L’écran du téléphone reste noir. Puis il y apparaît une image de synthèse plutôt grossière.

— Je m’appelle Louie Tynan…

— Oui !

Nathan Zulu se demande s’il est en train de rêver.

— J’ai un service à vous demander ; pouvez-vous prier Alice de mettre sa fiche et de sortir dans la cour disons… dans un quart d’heure ?

Comme le veut l’absurde logique des rêves, il fait remarquer à son correspondant qu’Alice est déjà couchée et endormie, mais Louie Tynan lui promet que ce ne sera pas long, et puis, pour une fois…

Tout en espérant qu’il va se réveiller, il va chercher sa fille, lui fait mettre sa fiche et, vêtue de son pyjama et de son peignoir, elle descend dans la cour avec lui et contemple les rouleaux de Saint Helena Bay. L’éclat de 2026RU est comparable à celui du Soleil et c’est à peine si l’on distingue quelques étoiles dans le ciel.

Alice reste muette – elle dort à moitié – et il est de plus en plus convaincu qu’il est en train de rêver…

Une barre lumineuse apparaît dans le ciel à l’ouest, telle une épaisse ligne blanche. Durant les deux minutes qui suivent, elle s’allonge et s’élargit, puis son extrémité se recourbe. Alors qu’elle effleure l’horizon, elle vire à l’orange vif, puis se teinte d’un éclat incandescent, laissant derrière elle un long sillage blanc, telle la plus fabuleuse des étoiles filantes.

Il sent Alice raffermir l’étreinte de sa main sur la sienne ; elle ouvre des yeux immenses tandis que l’étrange objet descend des cieux.
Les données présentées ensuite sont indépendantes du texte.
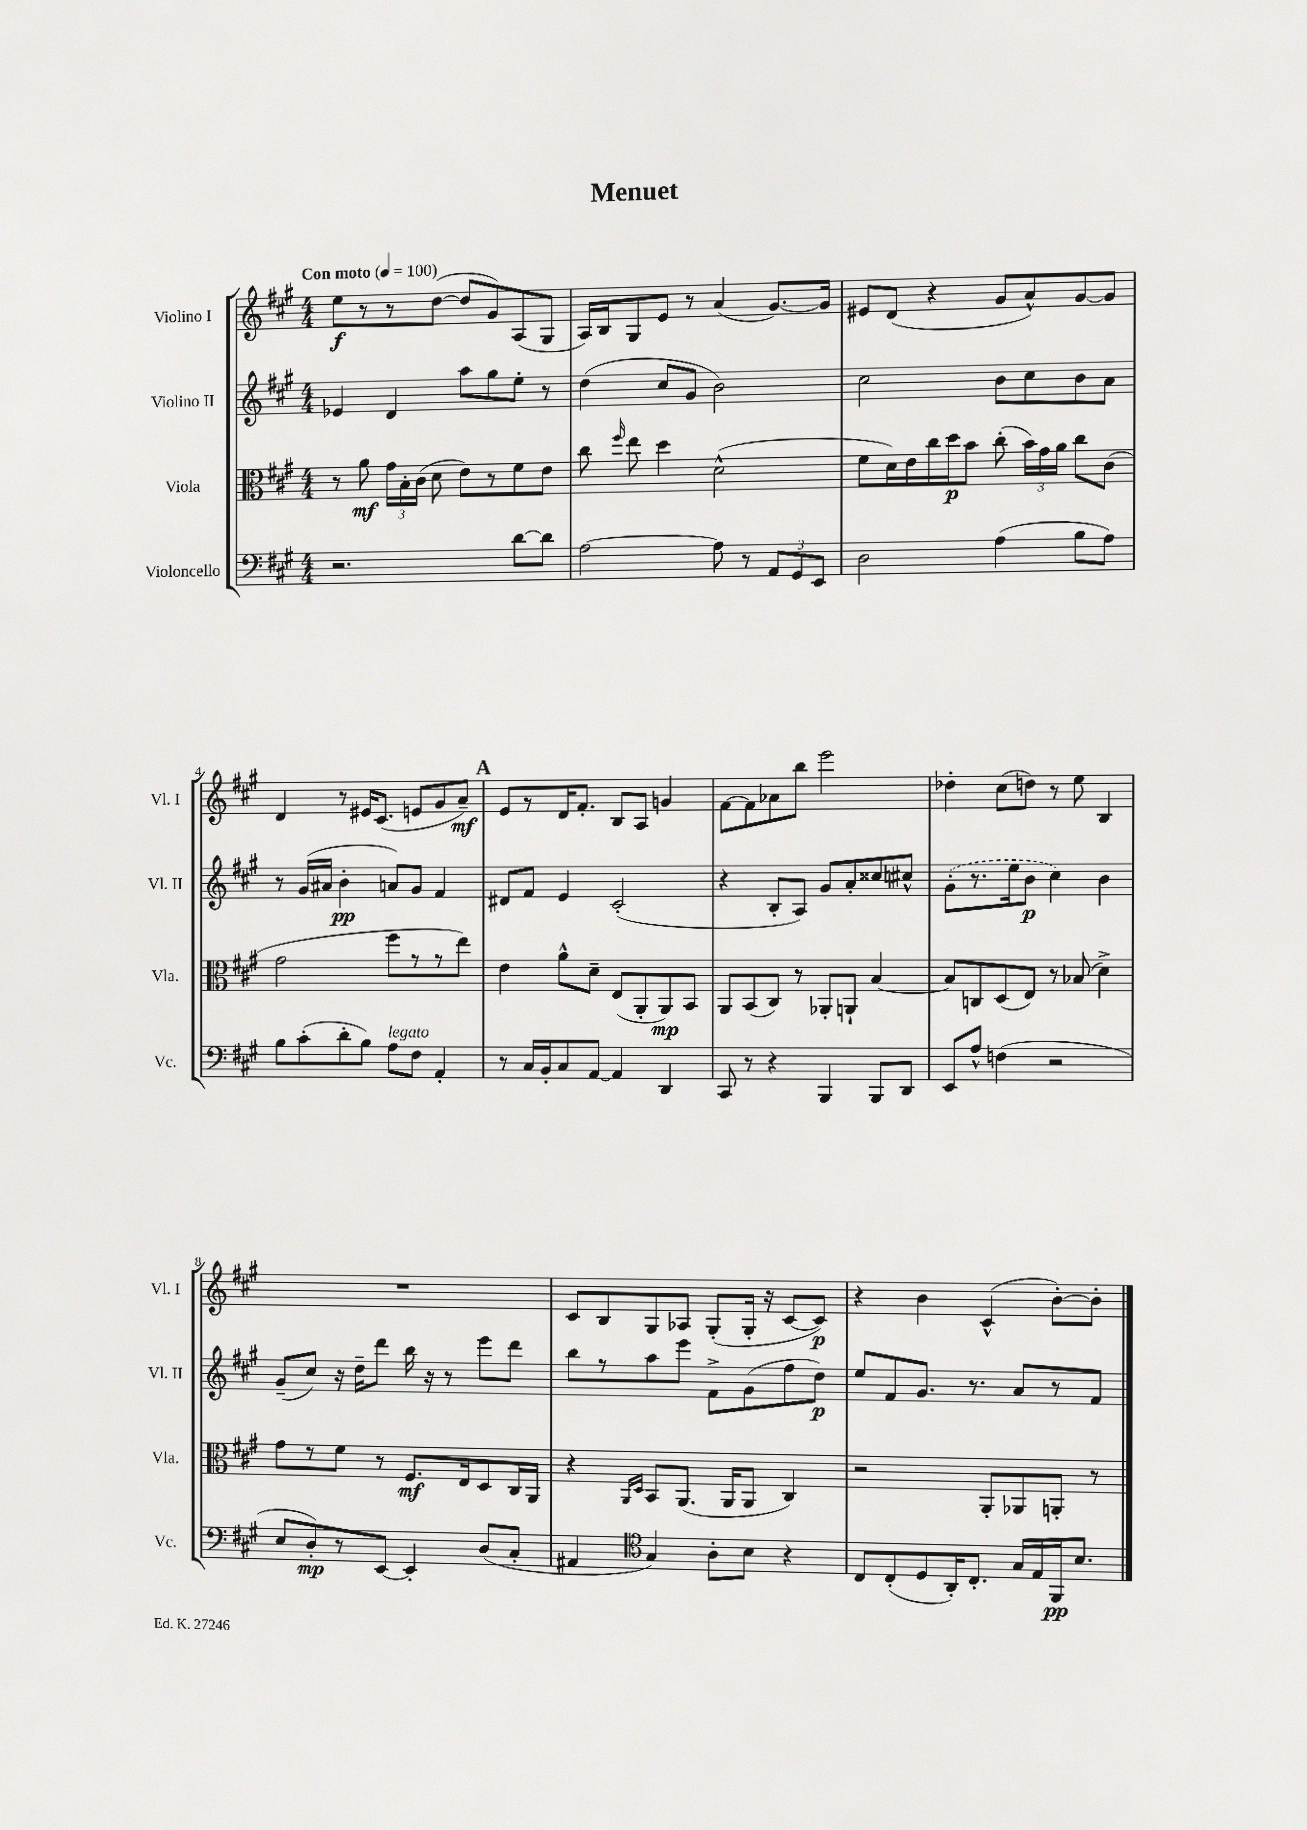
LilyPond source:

\header { title = "Menuet" }
<<
\new StaffGroup <<
\new Staff = "s0" \with { instrumentName = "Violino I" shortInstrumentName = "Vl. I" } {
    \clef treble \key a \major \numericTimeSignature \time 4/4 \tempo "Con moto" 4 = 100
    \autoBeamOff e''8[\f r8 r8 d''8]~( d''8[ gis'8) a8( gis8] |
    a16[) b16 gis8 e'8] r8 a'4( gis'8.[~) gis'16] |
    eis'8[ d'8]( r4 gis'8[ a'8-^) gis'8~ gis'8] |
    d'4 r8 eis'16[ cis'8.]( e'8[ gis'8 a'8]--\mf) |
    \mark \markup { \bold "A" } e'8[ r8 d'16 fis'8.]-. b8[ a8] g'4 |
    fis'8[~ fis'8 aes'8 b''8] e'''2 |
    des''4-. cis''8[( d''8]) r8 e''8 b4 |
    R1 |
    cis'8[ b8 gis8 aes8] gis8[-.( gis16]-. r16 cis'8[~ cis'8]\p) |
    r4 b'4 cis'4-^( b'8[~-.) b'8]-. \bar "|." |
}
\new Staff = "s1" \with { instrumentName = "Violino II" shortInstrumentName = "Vl. II" } {
    \clef treble \key a \major \numericTimeSignature \time 4/4
    \autoBeamOff ees'4 d'4 a''8[ gis''8 e''8]-. r8 |
    d''4( cis''8[ gis'8] b'2) |
    cis''2 b'8[ cis''8 b'8 a'8] |
    r8 gis'16[( ais'16] b'4-.\pp a'8[) gis'8] fis'4 |
    \mark \markup { \bold "A" } dis'8[ fis'8] e'4 cis'2-.( |
    r4 b8[-. a8]) gis'8[ a'8-. cisis''8 cis''8]-^ |
    \once \slurDashed gis'8[-.( r8. e''16 b'8]\p cis''4) b'4 |
    gis'8[--( cis''8]) r16 d''16[-- d'''8] b''16 r16 r8 e'''8[ d'''8] |
    b''8[ r8 a''8 e'''8] fis'8[-> gis'8( fis''8 d''8]\p) |
    e''8[ fis'8 gis'8.] r8. a'8[ r8 fis'8] \bar "|." |
}
\new Staff = "s2" \with { instrumentName = "Viola" shortInstrumentName = "Vla." } {
    \clef alto \key a \major \numericTimeSignature \time 4/4
    \autoBeamOff r8 a'8\mf \tuplet 3/2 { gis'16[ b16-. cis'16]( } d'8 e'8[) r8 fis'8 e'8] |
    cis''8 \grace { fis''16 } e''8 d''4 d'2-^( |
    fis'8[ d'16) e'16 cis''16 d''16\p b'8] cis''8-.( \tuplet 3/2 { b'16[) gis'16 a'16] } cis''8[ cis'8]( |
    gis'2 fis''8[ r8 r8 e''8]) |
    \mark \markup { \bold "A" } e'4 a'8[-^ d'8]-- e8[( a,8-. a,8\mp) b,8] |
    a,8[ b,8( cis8]) r8 aes,8[-. a,8]-! b4~ |
    b8[ c8 d8( e8]) r8 bes8( d'4->) |
    gis'8[ r8 fis'8] r8 fis8.[\mf e16 d8 cis16 a,16] |
    r4 \grace { a,16[ d16] } b,8[ a,8.]( a,16[ a,8] cis4) |
    r2 a,8[-. aes,8 a,8]-. r8 \bar "|." |
}
\new Staff = "s3" \with { instrumentName = "Violoncello" shortInstrumentName = "Vc." } {
    \clef bass \key a \major \numericTimeSignature \time 4/4
    \autoBeamOff r2. d'8[~ d'8] |
    a2~ a8 r8 \tuplet 3/2 { a,8[ gis,8 e,8] } |
    d2 a4( b8[ a8]) |
    b8[ cis'8-.( d'8-. b8]) a8[^\markup { \italic "legato" } fis8] a,4-. |
    \mark \markup { \bold "A" } r8 cis16[ b,16-. cis8 a,8]~ a,4 d,4 |
    cis,8 r8 r4 b,,4 b,,8[ d,8] |
    e,8[ a8]-^ f4( r2 |
    e8[ d8-.\mp) r8 e,8]~ e,4-. d8[( cis8]-. |
    ais,4 \clef tenor gis4) a8[-. b8] r4 |
    cis8[ cis8-.( d8 a,16-.) cis8.]-. gis16[ e16 fis,16\pp b8.] \bar "|." |
}
>>
>>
Quelques minutes plus tard, cet objet est devenu un ovale flamboyant, dix fois plus gros qu’une pleine lune… et soudain, il explose en une profusion d’étoiles filantes. Alors que les dernières achèvent de s’estomper, on entend un grondement dans le ciel.

Le téléphone portable de Nathan Zulu se met à sonner. Il le décroche et découvre à nouveau Louie Tynan.

— Pourrais-je parler à Alice, docteur Zulu ?

Il tend l’appareil à sa fille et entend Louie lui demander :

— Ça t’a plu ?

— C’était totalement plat, monsieur, répond-elle.

— Ça veut dire que c’était beau, précise Nathan en se penchant sur l’épaule de sa fille.

Louie éclate de rire.

— Me voilà soulagé. Je tenais à ce que tu voies ceci, Alice. Je suis un fan de L’Âge de l’innocence.